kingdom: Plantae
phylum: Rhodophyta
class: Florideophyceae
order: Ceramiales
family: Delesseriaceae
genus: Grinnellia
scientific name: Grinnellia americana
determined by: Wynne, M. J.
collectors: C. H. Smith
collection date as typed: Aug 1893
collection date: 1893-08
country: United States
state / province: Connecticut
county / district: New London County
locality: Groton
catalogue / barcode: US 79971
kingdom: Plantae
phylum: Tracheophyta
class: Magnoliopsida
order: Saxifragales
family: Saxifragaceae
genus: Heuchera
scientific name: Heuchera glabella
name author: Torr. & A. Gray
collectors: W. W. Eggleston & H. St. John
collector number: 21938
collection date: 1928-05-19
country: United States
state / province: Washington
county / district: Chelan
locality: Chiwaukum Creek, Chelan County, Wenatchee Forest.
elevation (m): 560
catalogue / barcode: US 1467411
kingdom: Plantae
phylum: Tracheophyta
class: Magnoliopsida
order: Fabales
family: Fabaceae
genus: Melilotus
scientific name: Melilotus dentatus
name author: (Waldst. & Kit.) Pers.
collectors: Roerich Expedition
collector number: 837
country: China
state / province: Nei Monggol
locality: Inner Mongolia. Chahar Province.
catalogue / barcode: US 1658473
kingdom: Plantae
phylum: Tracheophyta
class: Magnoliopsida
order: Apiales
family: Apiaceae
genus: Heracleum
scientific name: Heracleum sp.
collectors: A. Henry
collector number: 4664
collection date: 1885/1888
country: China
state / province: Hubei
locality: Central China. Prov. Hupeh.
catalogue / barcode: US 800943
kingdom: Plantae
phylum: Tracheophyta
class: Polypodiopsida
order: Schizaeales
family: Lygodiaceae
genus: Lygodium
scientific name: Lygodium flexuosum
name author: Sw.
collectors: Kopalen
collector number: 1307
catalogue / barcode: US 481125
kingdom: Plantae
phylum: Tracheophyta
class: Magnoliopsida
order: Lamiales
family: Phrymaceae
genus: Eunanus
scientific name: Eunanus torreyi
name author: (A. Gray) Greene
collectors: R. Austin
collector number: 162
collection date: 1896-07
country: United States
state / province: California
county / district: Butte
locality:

···

**YOUR INSTRUCTIONS**
Convert the lines of all the items above into a Markdown table with two columns, No. and Line. Number each row and leave out any blank lines.

**COMPLETED EXERCISE**
| No. | Line |
|---|---|
| 1 | kingdom: Plantae |
| 2 | phylum: Rhodophyta |
| 3 | class: Florideophyceae |
| 4 | order: Ceramiales |
| 5 | family: Delesseriaceae |
| 6 | genus: Grinnellia |
| 7 | scientific name: Grinnellia americana |
| 8 | determined by: Wynne, M. J. |
| 9 | collectors: C. H. Smith |
| 10 | collection date as typed: Aug 1893 |
| 11 | collection date: 1893-08 |
| 12 | country: United States |
| 13 | state / province: Connecticut |
| 14 | county / district: New London County |
| 15 | locality: Groton |
| 16 | catalogue / barcode: US 79971 |
| 17 | kingdom: Plantae |
| 18 | phylum: Tracheophyta |
| 19 | class: Magnoliopsida |
| 20 | order: Saxifragales |
| 21 | family: Saxifragaceae |
| 22 | genus: Heuchera |
| 23 | scientific name: Heuchera glabella |
| 24 | name author: Torr. & A. Gray |
| 25 | collectors: W. W. Eggleston & H. St. John |
| 26 | collector number: 21938 |
| 27 | collection date: 1928-05-19 |
| 28 | country: United States |
| 29 | state / province: Washington |
| 30 | county / district: Chelan |
| 31 | locality: Chiwaukum Creek, Chelan County, Wenatchee Forest. |
| 32 | elevation (m): 560 |
| 33 | catalogue / barcode: US 1467411 |
| 34 | kingdom: Plantae |
| 35 | phylum: Tracheophyta |
| 36 | class: Magnoliopsida |
| 37 | order: Fabales |
| 38 | family: Fabaceae |
| 39 | genus: Melilotus |
| 40 | scientific name: Melilotus dentatus |
| 41 | name author: (Waldst. & Kit.) Pers. |
| 42 | collectors: Roerich Expedition |
| 43 | collector number: 837 |
| 44 | country: China |
| 45 | state / province: Nei Monggol |
| 46 | locality: Inner Mongolia. Chahar Province. |
| 47 | catalogue / barcode: US 1658473 |
| 48 | kingdom: Plantae |
| 49 | phylum: Tracheophyta |
| 50 | class: Magnoliopsida |
| 51 | order: Apiales |
| 52 | family: Apiaceae |
| 53 | genus: Heracleum |
| 54 | scientific name: Heracleum sp. |
| 55 | collectors: A. Henry |
| 56 | collector number: 4664 |
| 57 | collection date: 1885/1888 |
| 58 | country: China |
| 59 | state / province: Hubei |
| 60 | locality: Central China. Prov. Hupeh. |
| 61 | catalogue / barcode: US 800943 |
| 62 | kingdom: Plantae |
| 63 | phylum: Tracheophyta |
| 64 | class: Polypodiopsida |
| 65 | order: Schizaeales |
| 66 | family: Lygodiaceae |
| 67 | genus: Lygodium |
| 68 | scientific name: Lygodium flexuosum |
| 69 | name author: Sw. |
| 70 | collectors: Kopalen |
| 71 | collector number: 1307 |
| 72 | catalogue / barcode: US 481125 |
| 73 | kingdom: Plantae |
| 74 | phylum: Tracheophyta |
| 75 | class: Magnoliopsida |
| 76 | order: Lamiales |
| 77 | family: Phrymaceae |
| 78 | genus: Eunanus |
| 79 | scientific name: Eunanus torreyi |
| 80 | name author: (A. Gray) Greene |
| 81 | collectors: R. Austin |
| 82 | collector number: 162 |
| 83 | collection date: 1896-07 |
| 84 | country: United States |
| 85 | state / province: California |
| 86 | county / district: Butte |
| 87 | locality: |